Bunlardan biri BM'den prezervatif isteyen Türkiye'deki seks işçileri ile ilgiliydi. Habere göre Kırmızı Şemsiye Derneği Başkanı Kemal Ördek, Türkiye'deki seks işçilerinin sağlık kurumlarından artık eskisi gibi prezervatif temin edemediklerini belirtiyor. Halk sağlığı yöneticilerinin de kendileriyle görüşmekten, "fuhuşu meşrulaştırma durumuna düşmemek için" kaçındıklarını belirtiyor. İlgili haber için lütfen tıklayınız.
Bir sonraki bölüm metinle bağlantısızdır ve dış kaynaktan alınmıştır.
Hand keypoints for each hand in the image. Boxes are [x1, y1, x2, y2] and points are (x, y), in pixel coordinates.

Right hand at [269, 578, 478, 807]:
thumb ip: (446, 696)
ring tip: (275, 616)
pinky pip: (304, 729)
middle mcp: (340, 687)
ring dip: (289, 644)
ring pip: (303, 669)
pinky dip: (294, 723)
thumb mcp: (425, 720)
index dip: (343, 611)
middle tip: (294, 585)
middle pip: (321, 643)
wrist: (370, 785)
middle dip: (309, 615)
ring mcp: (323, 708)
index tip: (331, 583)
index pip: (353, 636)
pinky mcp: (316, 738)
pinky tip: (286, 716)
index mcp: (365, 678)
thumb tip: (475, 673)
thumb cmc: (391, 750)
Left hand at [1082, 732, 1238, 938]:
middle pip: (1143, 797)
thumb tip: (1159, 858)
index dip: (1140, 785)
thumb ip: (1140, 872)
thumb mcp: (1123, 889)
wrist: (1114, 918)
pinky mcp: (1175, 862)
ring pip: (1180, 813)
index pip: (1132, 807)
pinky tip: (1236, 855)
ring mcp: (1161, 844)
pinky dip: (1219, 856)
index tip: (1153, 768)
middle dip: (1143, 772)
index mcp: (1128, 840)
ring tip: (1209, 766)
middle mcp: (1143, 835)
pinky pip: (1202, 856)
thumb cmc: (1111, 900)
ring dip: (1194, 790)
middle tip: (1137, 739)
İkinci haber ise Türkiye'de HIV/AIDS hastalığının yayılmasıyla ilgili. Bu haberde ise 2000 yılında 158 olan yeni tanı konulan HIV/AIDS'li sayısının, 2013 yılında 1200'e ulaştığı belirtiliyor. İlgili haber için lütfen tıklayınız.
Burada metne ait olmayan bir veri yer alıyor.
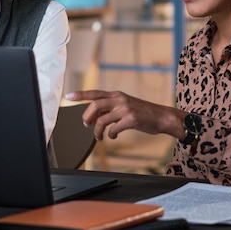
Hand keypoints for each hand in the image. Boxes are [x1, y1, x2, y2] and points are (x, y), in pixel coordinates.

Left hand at [65, 90, 184, 140]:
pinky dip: (110, 135)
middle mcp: (119, 99)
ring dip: (97, 131)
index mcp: (117, 95)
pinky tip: (113, 136)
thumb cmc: (143, 113)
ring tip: (100, 137)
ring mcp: (125, 109)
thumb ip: (110, 109)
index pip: (95, 93)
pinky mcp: (131, 119)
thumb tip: (92, 118)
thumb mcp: (125, 106)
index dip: (80, 94)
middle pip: (95, 105)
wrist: (162, 117)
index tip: (68, 96)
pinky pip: (113, 129)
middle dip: (87, 116)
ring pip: (102, 119)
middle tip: (87, 125)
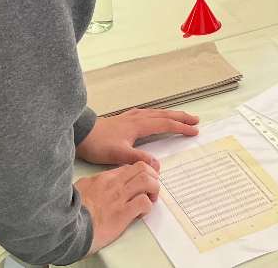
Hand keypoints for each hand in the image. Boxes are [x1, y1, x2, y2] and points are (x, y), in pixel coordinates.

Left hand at [75, 109, 198, 167]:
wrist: (81, 133)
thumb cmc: (98, 144)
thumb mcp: (119, 154)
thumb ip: (139, 159)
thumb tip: (158, 165)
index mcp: (139, 125)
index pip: (165, 124)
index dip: (181, 127)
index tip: (195, 131)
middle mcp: (137, 118)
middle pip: (164, 115)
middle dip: (181, 117)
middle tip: (196, 119)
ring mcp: (130, 117)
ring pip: (156, 112)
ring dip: (170, 114)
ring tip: (181, 115)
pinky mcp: (124, 119)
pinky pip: (146, 113)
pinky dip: (156, 113)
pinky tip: (153, 115)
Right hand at [77, 162, 159, 254]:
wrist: (66, 230)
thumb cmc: (69, 214)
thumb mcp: (78, 191)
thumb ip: (90, 185)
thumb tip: (94, 187)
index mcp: (102, 178)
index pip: (128, 167)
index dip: (139, 173)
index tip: (140, 182)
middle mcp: (113, 184)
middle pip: (142, 168)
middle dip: (152, 176)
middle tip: (151, 188)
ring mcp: (119, 198)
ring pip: (147, 181)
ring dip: (154, 189)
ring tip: (150, 199)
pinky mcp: (122, 214)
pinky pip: (144, 202)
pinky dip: (148, 206)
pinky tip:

Şimdi Nasrettin Hoca gibi "Eğer kedi buysa ciğer nerede?" diye sormadan edemiyorum. AIDS hastalığının son dönemde yayılma hızı artıyorsa, risk grubundaki kişilere ücretsiz prezervatif dağıtılması uygulamasında neden aksamalar olmaktadır? Riski grubundakilere prezervatif dağıtırsak, gayri ahlaki ilişkileri meşrulaştırmış oluruz şeklindeki bir düşüncenin sağlık yönetimi içinde taraftar bulması kabullenilebilir bir durum mudur? Bu anlayışa sahip yöneticiler toplum sağlığı risklerinden ülkemizi koruyabilecekler midir?